Is Pet “Ownership” a Basic Human Right or a Privilege?

If you haven’t read part 1 of, is Pet “Ownership” a Right or Privilege, now would be a good time to do so.

For all of us that makeup Fun Paw Care this is a rhetorical question because it is so obvious that being a pet parent is a privilege, but for others, this is not so obvious. Being a pet parent or guardian is a privilege, not a right. While I agree about the symbiosis between pets and humans and the fact that most people benefit greatly from animals (not just companion animals) and nature as stated by the International Association of Humane-Animal Interaction Organizations (IAHAIO), it is another situation entirely to take care of an animal in a responsible, reliable, compassionate, humane and intelligent way.

The (IAHAIO) is an umbrella of national associations and related organizations interested in advancing the understanding and appreciation of human-nonhuman animal (hereafter animal) interaction.
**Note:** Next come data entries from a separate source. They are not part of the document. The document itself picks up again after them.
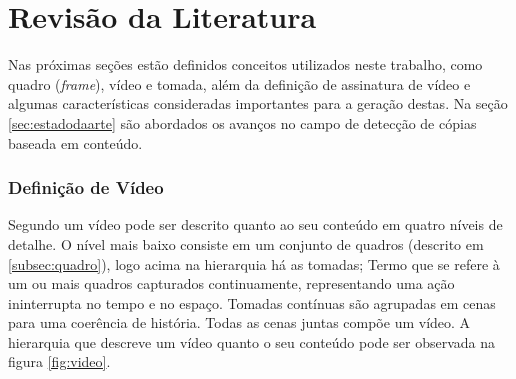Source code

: 



\chapter{Revisão da Literatura}
\label{chap:revisao}

	Nas próximas seções estão definidos conceitos utilizados neste trabalho, como quadro (\textit{frame}), vídeo e tomada, além da definição de assinatura de vídeo e algumas características consideradas importantes para a geração destas. Na seção \ref{sec:estadodaarte} são abordados os avanços no campo de detecção de cópias baseada em conteúdo.
    
    \subsection{Definição de Vídeo}
    \label{sec:video}
    
    Segundo \citeauthor{lienhart1997video} um vídeo pode ser descrito quanto ao seu conteúdo em quatro níveis de detalhe. O nível mais baixo consiste em um conjunto de quadros (descrito em \ref{subsec:quadro}), logo acima na hierarquia há as tomadas; Termo que se refere à um ou mais quadros capturados continuamente, representando uma ação ininterrupta no tempo e no espaço. Tomadas contínuas são agrupadas em cenas para uma coerência de história. Todas as cenas juntas compõe um vídeo. A hierarquia que descreve um vídeo quanto o seu conteúdo pode ser observada na figura \ref{fig:video}.

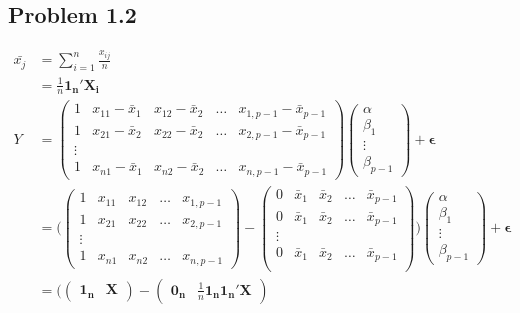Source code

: \documentclass[a4paper]{article}
\begin{document}
\subsection*{Problem 1.2}
\begin{align*}
\bar{x_j} &= \sum_{i=1}^n \frac{x_{ij}}{n}\\
&= \frac{1}{n}\mathbf{1_n}'\mathbf{X_i}\\
Y &= \begin{pmatrix}
1 & x_{11}-\bar{x}_1 & x_{12}-\bar{x}_2 & \dots & x_{1,p-1}-\bar{x}_{p-1}\\
1 & x_{21}-\bar{x}_2 & x_{22}-\bar{x}_2 & \dots & x_{2, p-1}-\bar{x}_{p-1}\\
\vdots & \\
1 & x_{n1}-\bar{x}_1 & x_{n2}-\bar{x}_2 & \dots & x_{n,p-1}-\bar{x}_{p-1}
\end{pmatrix}\begin{pmatrix}
\alpha\\
\beta_1\\
\vdots\\
\beta_{p-1}
\end{pmatrix} + \mathbf{\epsilon}\\
&=\big(\begin{pmatrix}
1 & x_{11} & x_{12} & \dots & x_{1,p-1}\\
1 & x_{21} & x_{22} & \dots & x_{2, p-1}\\
\vdots & \\
1 & x_{n1} & x_{n2} & \dots & x_{n,p-1}
\end{pmatrix}- \begin{pmatrix}
0 & \bar{x}_1 & \bar{x}_2 & \dots & \bar{x}_{p-1}\\
0 & \bar{x}_1 & \bar{x}_2 & \dots & \bar{x}_{p-1}\\
\vdots & \\
0 & \bar{x}_1 & \bar{x}_2 & \dots & \bar{x}_{p-1}\\
\end{pmatrix} \big)\begin{pmatrix}
\alpha\\
\beta_1\\
\vdots\\
\beta_{p-1}
\end{pmatrix} + \mathbf{\epsilon}\\
&= \big(\begin{pmatrix}
\mathbf{1_n} & \mathbf{X}
\end{pmatrix} - \begin{pmatrix}
\mathbf{0_n} & \frac{1}{n}\mathbf{1_n1_n'X}

\end{pmatrix}
\end{align*}
\end{document}
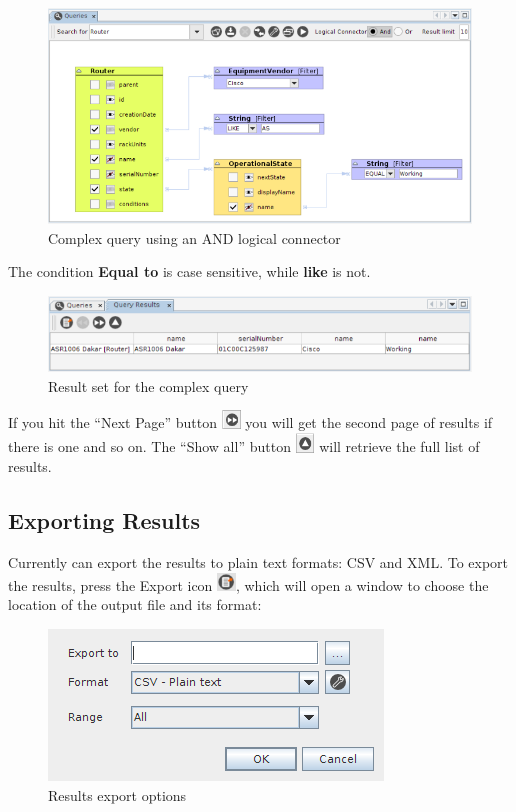 \documentclass[a4paper]{article}
\begin{document}
	\begin{figure}[h!]
		\centering
		\includegraphics[width=1.1\linewidth]{img/query_example_2.png}
		\caption{Complex query using an AND logical connector}
		\label{fig:query_example_2}
	\end{figure}
	
	The condition \textbf{Equal to} is case sensitive, while \textbf{like} is not.
	\begin{figure}[h!]
		\centering
		\includegraphics[width=1.1\linewidth]{img/query_example_2_results.png}
		\caption{Result set for the complex query}
		\label{fig:query_example_2_results}
	\end{figure}
	If you hit the “Next Page” button \includegraphics[width=0.5cm]{img/icon_next_page.png} you will get the second page of results if there is one and so on. The “Show all” button \includegraphics[width=0.5cm]{img/icon_retrieve_all.png} will retrieve the full list of results.
	\newpage
	\subsection{Exporting Results}
	Currently can export the results to plain text formats: CSV and XML. To export the results, press the Export icon \includegraphics[width=0.5cm]{img/icon_export.png}, which will open a window to choose the location of the output file and its format:
	\begin{figure}[h!]
		\centering
		\includegraphics[width=0.5\linewidth]{img/query_result_exportmenu.png}
		\caption{Results export options}
		\label{fig:query_result_exportmenu}
	\end{figure}
	
\end{document}
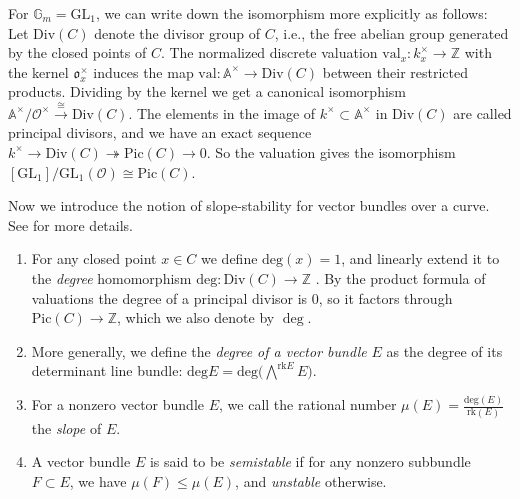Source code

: For $\mathbb{G}_m = \mathrm{GL}_1$, we can write down the isomorphism more explicitly as follows: 
Let $\mathrm{Div}(C)$ denote the divisor group of $C$, i.e., the free abelian group generated by the closed points of $C$. The normalized discrete valuation $\mathrm{val}_x: k_x^\times \to \mathbb{Z}$ with the kernel $\mathfrak o_x^\times$ induces the map $\mathrm{val}: \mathbb A^\times \to \mathrm{Div}(C)$ between their restricted products. 
Dividing by the kernel we get a canonical isomorphism $\mathbb A^\times /\mathcal O^\times \xrightarrow{\cong} \mathrm{Div}(C)$. The elements in the image of $k^\times \subset \mathbb A^\times$ in $\mathrm{Div}(C)$ are called principal divisors, and we have an exact sequence $k^\times \to \mathrm{Div}(C)\twoheadrightarrow \mathrm{Pic}(C)\to 0$. So the valuation gives the isomorphism $[\mathrm{GL}_1]/\mathrm{GL}_1(\mathcal O)\cong \mathrm{Pic}(C)$.

Now we introduce the notion of slope-stability for vector bundles over a curve. See \cite[Chapter 5]{LePotier} for more details.
\begin{definition}
\label{definition-slope-stability}
\begin{enumerate}
\item For any closed point $x\in C$ we define $\mathrm{deg}(x) = 1$, and linearly extend it to the {\it degree} homomorphism $\mathrm{deg}: \mathrm{Div}(C)\to \mathbb Z$ . By the product formula of valuations the degree of a principal divisor is $0$, so it factors through $\mathrm{Pic}(C)\to \mathbb Z$, which we also denote by $\deg$. 
\item More generally, we define the {\it degree of a vector bundle} $E$ as the degree of its determinant line bundle: $\mathrm{deg} E = \mathrm{deg} \bigl(\bigwedge^{\mathrm{rk} E} E\bigr)$. 
\item For a nonzero vector bundle $E$, we call the rational number $\mu(E) = \frac{\mathrm{deg} (E)}{\mathrm{rk} (E)}$ the {\it slope} of $E$.
\item A vector bundle $E$ is said to be {\it semistable} if for any nonzero subbundle $F\subset E$, we have $\mu(F)\leq \mu(E)$, and {\it unstable} otherwise.
\end{enumerate}
\end{definition}

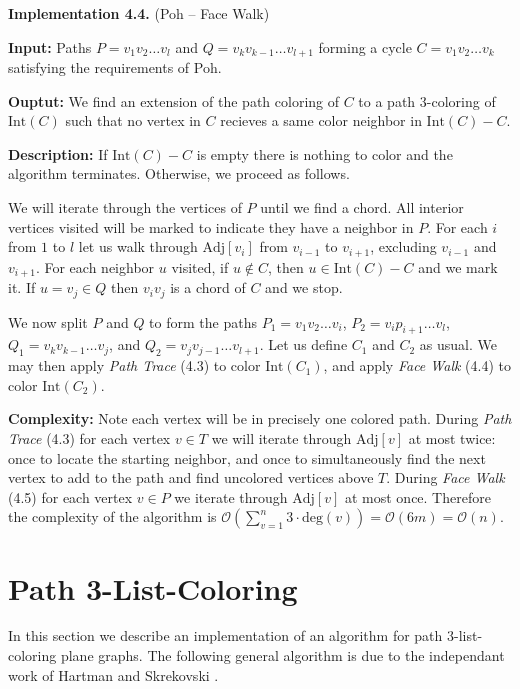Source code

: \documentclass[letterpaper, 12pt]{amsart}
\theoremstyle{definition}
\theoremstyle{definition}
\theoremstyle{thm}
\theoremstyle{definition}
\begin{document}
\noindent\textbf{Implementation 4.4.} (Poh -- Face Walk)

\noindent\textbf{Input:} Paths $P=v_1v_2\ldots v_l$ and
$Q=v_kv_{k-1}\ldots v_{l+1}$ forming a cycle $C=v_1v_2\ldots v_k$ satisfying
the requirements of Poh.

\noindent\textbf{Ouptut:} We find an extension of the path coloring of $C$ to
a path $3$-coloring of $\text{Int}(C)$ such that
no vertex in $C$ recieves a same color neighbor in $\text{Int}(C)-C$.

\noindent\textbf{Description:} If $\text{Int}(C)-C$ is empty there is nothing to
color and the algorithm terminates. Otherwise, we proceed as follows.

We will iterate through the vertices of $P$ until we find a chord. All interior
vertices visited will be marked to indicate they have a neighbor in $P$. For
each $i$ from $1$ to $l$ let us walk through
$\text{Adj}[v_i]$ from $v_{i-1}$ to $v_{i+1}$, excluding
$v_{i-1}$ and $v_{i+1}$. For each neighbor $u$ visited,
if $u\not\in C$, then $u\in \text{Int}(C)-C$ and we
mark it. If $u=v_j\in Q$ then $v_iv_j$ is a chord of $C$ and we stop.

We now split $P$ and $Q$ to form the paths
$P_1=v_1v_2\ldots v_i$, $P_2=v_ip_{i+1}\ldots v_l$, $Q_1=v_kv_{k-1}\ldots v_j$,
and $Q_2=v_jv_{j-1}\ldots v_{l+1}$. Let us define $C_1$ and $C_2$ as usual.
We may then apply \textit{Path Trace} (4.3) to color $\text{Int}(C_1)$, and
apply \textit{Face Walk} (4.4) to color $\text{Int}(C_2)$.

\noindent\textbf{Complexity:} Note each vertex will be in precisely one colored
path. During \textit{Path Trace} (4.3) for each vertex $v\in T$ we will iterate through
$\text{Adj}[v]$ at most twice: once to locate the starting neighbor, and once
to simultaneously find the next vertex to add to the path and find uncolored
vertices above $T$. During \textit{Face Walk} (4.5) for each vertex
$v\in P$ we iterate through $\text{Adj}[v]$ at most once. Therefore the complexity of the algorithm is
$\mathcal{O}\left(\sum_{v=1}^n3\cdot\text{deg}(v)\right)=\mathcal{O}(6m)=\mathcal{O}(n)$.



\section{Path 3-List-Coloring}

In this section we describe an implementation of an algorithm for path
$3$-list-coloring plane graphs. The following general algorithm is due to the
independant work of Hartman \cite{hartman} and Skrekovski \cite{skrekovski}.\\
\end{document}
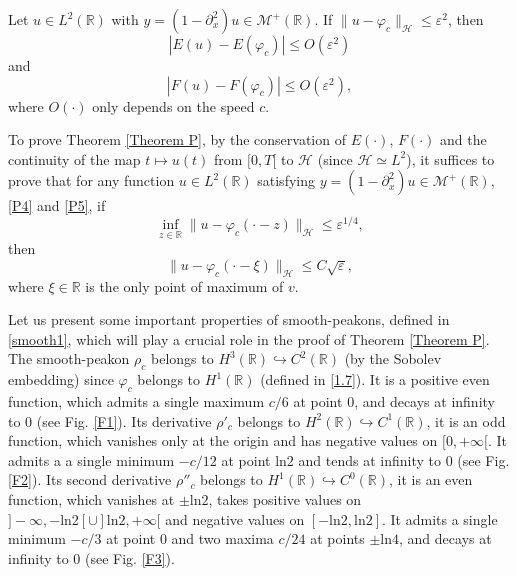 \documentclass[10pt,a4paper,twoside]{article}
\begin{document}
\begin{Lem}\label{Lemma P1}
Let $u\in L^{2}(\mathbb{R})$ with $y=(1-\partial^{2}_{x})u\in\mathcal{M}^{+}(\mathbb{R})$. 
If $\|u-\varphi_{c}\|_{\mathcal{H}}\le\varepsilon^2 $, then
\begin{equation}
|E(u)-E(\varphi_{c})|\le O(\varepsilon^2)
\label{P4}
\end{equation}
and 
\begin{equation}
|F(u)-F(\varphi_{c})|\le O(\varepsilon^2),
\label{P5}
\end{equation}
where $O(\cdot)$ only depends on the speed $c$.
\end{Lem}
To prove Theorem \ref{Theorem P}, by the conservation of $E(\cdot)$, $F(\cdot)$ and the continuity of the map $t\mapsto u(t)$ from $[0,T[$ to $\mathcal{H}$ (since $\mathcal{H}\simeq L^{2}$), it suffices to prove that for any function $u\in L^{2}(\mathbb{R})$ satisfying $y=(1-\partial^{2}_{x})u\in\mathcal{M}^{+}(\mathbb{R})$, \eqref{P4} and \eqref{P5}, if 
\begin{equation}
\inf_{z\in\mathbb{R}}\|u-\varphi_{c}(\cdot-z)\|_{\mathcal{H}}\le\varepsilon^{1/4},
\label{P6}
\end{equation}
then 
\begin{equation}
\|u-\varphi_{c}(\cdot-\xi)\|_{\mathcal{H}}\le C\sqrt{\varepsilon},
\label{P7}
\end{equation}
where $\xi\in\mathbb{R}$ is the only point of maximum of $v$.





Let us present some important properties of smooth-peakons, defined in \eqref{smooth1}, which will play a crucial role in the proof of Theorem \ref{Theorem P}. The smooth-peakon $\rho_{c}$ belongs to $H^{3}(\mathbb{R})\hookrightarrow C^{2}(\mathbb{R})$ (by the Sobolev embedding) since $\varphi_{c}$ belongs to $H^{1}(\mathbb{R})$ (defined in \eqref{1.7}). It is a positive even function, which admits a single maximum $c/6$ at point $0$, and decays at infinity to $0$ (see Fig. \ref{F1}). Its derivative $\rho'_{c}$ belongs to $H^{2}(\mathbb{R})\hookrightarrow C^{1}(\mathbb{R})$, it is an odd function, which vanishes only at the origin and has  negative values on $[0,+\infty[$. It admits a  a single minimum $-c/12$ at point $\text{ln}2$ and tends at infinity to $0$ (see Fig. \ref{F2}). Its second derivative $\rho''_{c}$ belongs to $H^{1}(\mathbb{R})\hookrightarrow 
C^{0}(\mathbb{R})$, it is an even function, which vanishes at $\pm\text{ln}2$, takes positive values on 
$]-\infty,-\text{ln}2[\cup]\text{ln}2,+\infty[$ and negative values on $[-\text{ln}2,\text{ln}2]$. It admits a single minimum $-c/3$ at point $0$ and two maxima $c/24$ at points $\pm\text{ln}4$, and decays at infinity to $0$ (see Fig. \ref{F3}).
\end{document}
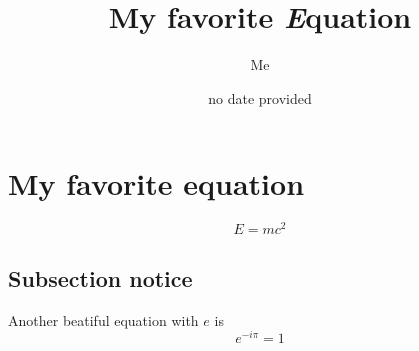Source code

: \documentclass{article}
\title{My favorite \textit{E}quation}
\author{Me}
\date{no date provided}
\begin{document}
\maketitle

\tableofcontents
\newpage
\section{My favorite equation} 
\begin{equation}
E = mc^2
\end{equation}
\subsection*{Subsection notice}
Another beatiful equation with $e$ is 
$$
e^{-i\pi}=1
$$
\end{document}

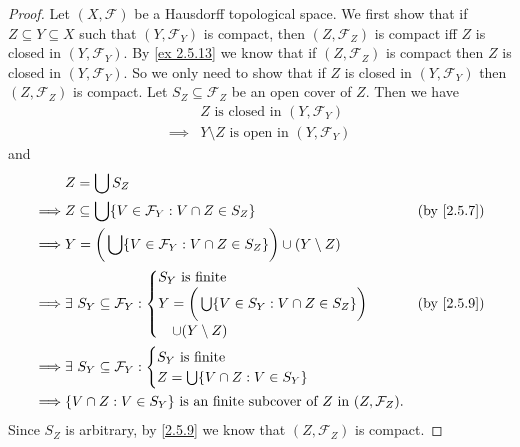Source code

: \begin{proof}
  Let \((X, \mathcal{F})\) be a Hausdorff topological space.
  We first show that if \(Z \subseteq Y \subseteq X\) such that \((Y, \mathcal{F}_Y)\) is compact, then \((Z, \mathcal{F}_Z)\) is compact iff \(Z\) is closed in \((Y, \mathcal{F}_Y)\).
  By \cref{ex 2.5.13} we know that if \((Z, \mathcal{F}_Z)\) is compact then \(Z\) is closed in \((Y, \mathcal{F}_Y)\).
  So we only need to show that if \(Z\) is closed in \((Y, \mathcal{F}_Y)\) then \((Z, \mathcal{F}_Z)\) is compact.
  Let \(S_Z \subseteq \mathcal{F}_Z\) be an open cover of \(Z\).
  Then we have
  \begin{align*}
             & Z \text{ is closed in } (Y, \mathcal{F}_Y)           \\
    \implies & Y \setminus Z \text{ is open in } (Y, \mathcal{F}_Y)
  \end{align*}
  and
  \begin{align*}
             & Z = \bigcup S_Z                                                                                                         \\
    \implies & Z \subseteq \bigcup \{V \in \mathcal{F}_Y : V \cap Z \in S_Z\}                               & \text{(by \cref{2.5.7})} \\
    \implies & Y = \bigg(\bigcup \{V \in \mathcal{F}_Y : V \cap Z \in S_Z\}\bigg) \cup (Y \setminus Z)                                 \\
    \implies & \exists\ S_Y \subseteq \mathcal{F}_Y : \begin{cases}
                                                        S_Y \text{ is finite}                                    \\
                                                        Y = \bigg(\bigcup \{V \in S_Y : V \cap Z \in S_Z\}\bigg) \\
                                                        \quad \cup (Y \setminus Z)
                                                      \end{cases}                                  & \text{(by \cref{2.5.9})}          \\
    \implies & \exists\ S_Y \subseteq \mathcal{F}_Y : \begin{cases}
                                                        S_Y \text{ is finite} \\
                                                        Z = \bigcup \{V \cap Z : V \in S_Y\}
                                                      \end{cases}                                              \\
    \implies & \{V \cap Z : V \in S_Y\} \text{ is an finite subcover of } Z \text{ in } (Z, \mathcal{F}_Z).
  \end{align*}
  Since \(S_Z\) is arbitrary, by \cref{2.5.9} we know that \((Z, \mathcal{F}_Z)\) is compact.


\end{proof}
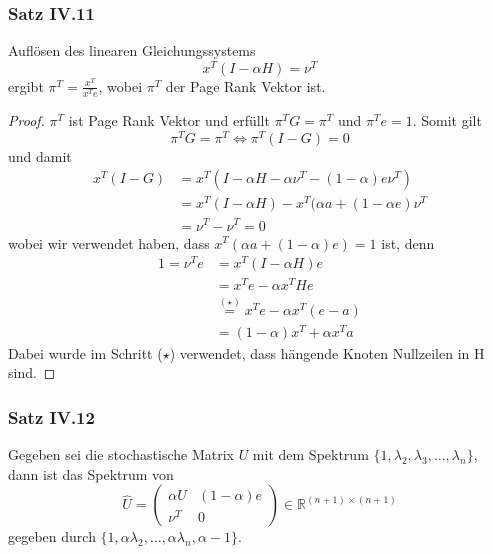 \documentclass[]{article}
\begin{document}
\subsubsection*{Satz IV.11}
Auflösen des linearen Gleichungssystems
\begin{equation}
	x^T (I- \alpha H) = \nu^T  \label{google_gleichungssystem}
\end{equation}
ergibt $\pi^T = \frac{x^T}{x^T e}$, wobei $\pi^T$ der Page Rank Vektor ist.
\begin{proof}
	$\pi^T$ ist Page Rank Vektor und erfüllt $\pi^T G = \pi^T$ und $\pi^T e = 1$. Somit gilt
	\[ \pi^T G = \pi^T \Leftrightarrow \pi^T ( I - G) = 0 \]
	und damit
	\begin{align*}
		x^T (I - G) &= x^T (I - \alpha H - \alpha \nu^T - (1-\alpha) e \nu^T) \\
		&= x^T (I- \alpha H) - x^T(\alpha a + (1 - \alpha e)\nu^T \\
		&= \nu^T - \nu^T = 0
	\end{align*}
	wobei wir verwendet haben, dass $ x^T (\alpha a + (1-\alpha) e)  = 1$
	ist, denn
	\begin{align*}
		1 = \nu^T e  &=x^T( I - \alpha H) e \\
		&= x^T e - \alpha x^T H e \\
		&\stackrel{(\star)}{=} x^T e - \alpha x^T (e-a) \\
		&= (1- \alpha) x^T + \alpha x^T a
	\end{align*}
	Dabei wurde im Schritt ($\star$) verwendet, dass hängende Knoten Nullzeilen in H sind.
\end{proof}


\subsubsection*{Satz IV.12}
Gegeben sei die stochastische Matrix $U$ mit dem Spektrum $\{1, \lambda_2, \lambda_3, \dotsc, \lambda_n \}$, dann ist das  Spektrum von 
\begin{equation*}
	\hat{U} = 
	\begin{pmatrix}
	\alpha U & (1-\alpha) e \\
	\nu^T & 0
	\end{pmatrix}
	\in \mathbb{R}^{(n+1) \times (n+1)}
\end{equation*}
gegeben durch $\{1, \alpha \lambda_2, \dotsc, \alpha\lambda_n, \alpha -1 \}$.
\end{document}
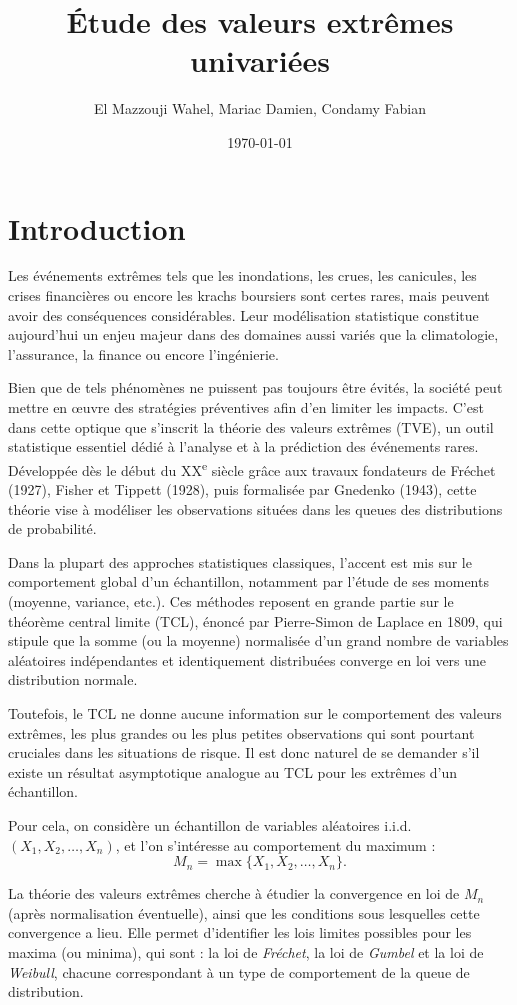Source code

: \documentclass{article}
\title{Étude des valeurs extrêmes univariées}
\author{El Mazzouji Wahel, Mariac Damien, Condamy Fabian}
\date{\today}
\begin{document}
\maketitle 
\newpage
\tableofcontents 
\newpage
\section{Introduction}

Les événements extrêmes tels que les inondations, les crues, les canicules, les crises financières ou encore les krachs boursiers sont certes rares, mais peuvent avoir des conséquences considérables. Leur modélisation statistique constitue aujourd’hui un enjeu majeur dans des domaines aussi variés que la climatologie, l’assurance, la finance ou encore l’ingénierie.

Bien que de tels phénomènes ne puissent pas toujours être évités, la société peut mettre en œuvre des stratégies préventives afin d’en limiter les impacts. C’est dans cette optique que s’inscrit la théorie des valeurs extrêmes (TVE), un outil statistique essentiel dédié à l’analyse et à la prédiction des événements rares. Développée dès le début du XX\textsuperscript{e} siècle grâce aux travaux fondateurs de Fréchet (1927), Fisher et Tippett (1928), puis formalisée par Gnedenko (1943), cette théorie vise à modéliser les observations situées dans les queues des distributions de probabilité.

Dans la plupart des approches statistiques classiques, l’accent est mis sur le comportement global d’un échantillon, notamment par l’étude de ses moments (moyenne, variance, etc.). Ces méthodes reposent en grande partie sur le théorème central limite (TCL), énoncé par Pierre-Simon de Laplace en 1809, qui stipule que la somme (ou la moyenne) normalisée d’un grand nombre de variables aléatoires indépendantes et identiquement distribuées converge en loi vers une distribution normale.

Toutefois, le TCL ne donne aucune information sur le comportement des valeurs extrêmes, les plus grandes ou les plus petites observations qui sont pourtant cruciales dans les situations de risque. Il est donc naturel de se demander s’il existe un résultat asymptotique analogue au TCL pour les extrêmes d’un échantillon.

Pour cela, on considère un échantillon de variables aléatoires i.i.d. $(X_1, X_2, \dots, X_n)$, et l’on s’intéresse au comportement du maximum :
\[
M_n = \max\{X_1, X_2, \dots, X_n\}.
\]

La théorie des valeurs extrêmes cherche à étudier la convergence en loi de $M_n$ (après normalisation éventuelle), ainsi que les conditions sous lesquelles cette convergence a lieu. Elle permet d’identifier les lois limites possibles pour les maxima (ou minima), qui sont : la loi de \textit{Fréchet}, la loi de \textit{Gumbel} et la loi de \textit{Weibull}, chacune correspondant à un type de comportement de la queue de distribution.
\end{document}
They recently devised a set of proclamations including “it is a universal, natural and basic human right to benefit from the presence of animals.” The affirmation of this general principle has left a lot of a grey area as to where the line is drawn from right verses a privilege. While I agree entirely that humans benefit greatly from interacting with animals and nature, I do not go as far to state that it is a right of all humans to benefit from the presence of animals. The IAHAIO’s statement leads to the logical conclusion that interaction between animals is a right.

Plodding through the landscape of rhetorical jargon and intellectual debates of what the differences are between a right and a privilege, can give you agita. Ponder these thoughts that I think we can all agree upon: a right is something all humans are born with, such as the right to breathe, live, think, drink, eat and so on. The word “right”, connotes legality and contractual law which IMHO does not fit well with living sentient beings. Rights are more in the jurisdiction of legalese jargon, whereas privilege occupies the domain of something earned and achieved. The Canine Good Citizen test (CGC,) which I am an evaluator for, encapsulates this ideology and tests the parent’s level of competence, responsibility and care as much as the pet’s ability. This is a privilege, not a right.  Not everyone will pass or earn the CGC title. It takes responsibility, dedication, discipline, work, education and drive of both the pet parent and the dog.

In addition, a privilege is something that is earned or been awarded. We may lose our privileges much easier than we can lose our rights. Privileges can be taken away for a variety of things, such as failure to honor an agreement (like the CGC) or driving drunk, failure to follow directions, taking unfair advantage of opportunities and failure to renew fees and dues. There are far fewer circumstances that cause the loss of rights than the loss of privileges. If being a pet parent is truly a privilege, what are the universal metrics for earning that privilege going to be and who will enforce them?

To elaborate further with other analogies, there is no “right” to drive, or “right” to carry a concealed weapon/hand gun without the caveat that you must become sufficiently knowledgeable and tested on your skills, proper care, and usage before earning that responsibility. There is not even a “right” to get married or to procreate in some countries. In China, you are limited to the number of children you may have, and in some states, in the United States and many other countries, same sex couples may not legally get married. Handguns and drivers licenses are both examples of the need to establish a minimum knowledge of an inanimate object before earning the privilege of using them. If used incorrectly, they both could kill you and others.

Obviously, a dog or cat is far from an inanimate object or owned, but no difference in respect of the danger that a dog poses to the general public if they or their parent is uneducated. A guardian must take on a great responsibility by being a pet parent and that responsibility and privilege should be regulated. By that standard, being a pet parent deserves a greater reason to have licensing for people to earn that privilege. Taking care of your pet, sustaining mental, emotional, and physical health and the safety of all who come into contact with your pet are all vital aspects to prove you are sufficiently knowledgeable before you can be a guardian for another’s life. I would like to jettison the idea that a pet is a right. The axiom that your pet is not an inanimate object, but another living, breathing, sentient being and life form must be honored, respected and appreciated. We can honor that life form by bestowing the basic privilege status upon being granted this great responsibility. Any abdication of that responsibility, unintelligent misuse, mismanagement or abuse, could endanger lives. I contend that there are deleterious outcomes because pet parenthood is a fundamental human right and not a privilege. Perhaps putting the cart before the horse, a more accurate and astute debate would be to first tackle the phrase and legal meaning of pet ownership before moving on to rights and privileges. We believe the answer couldn’t be any more lucid.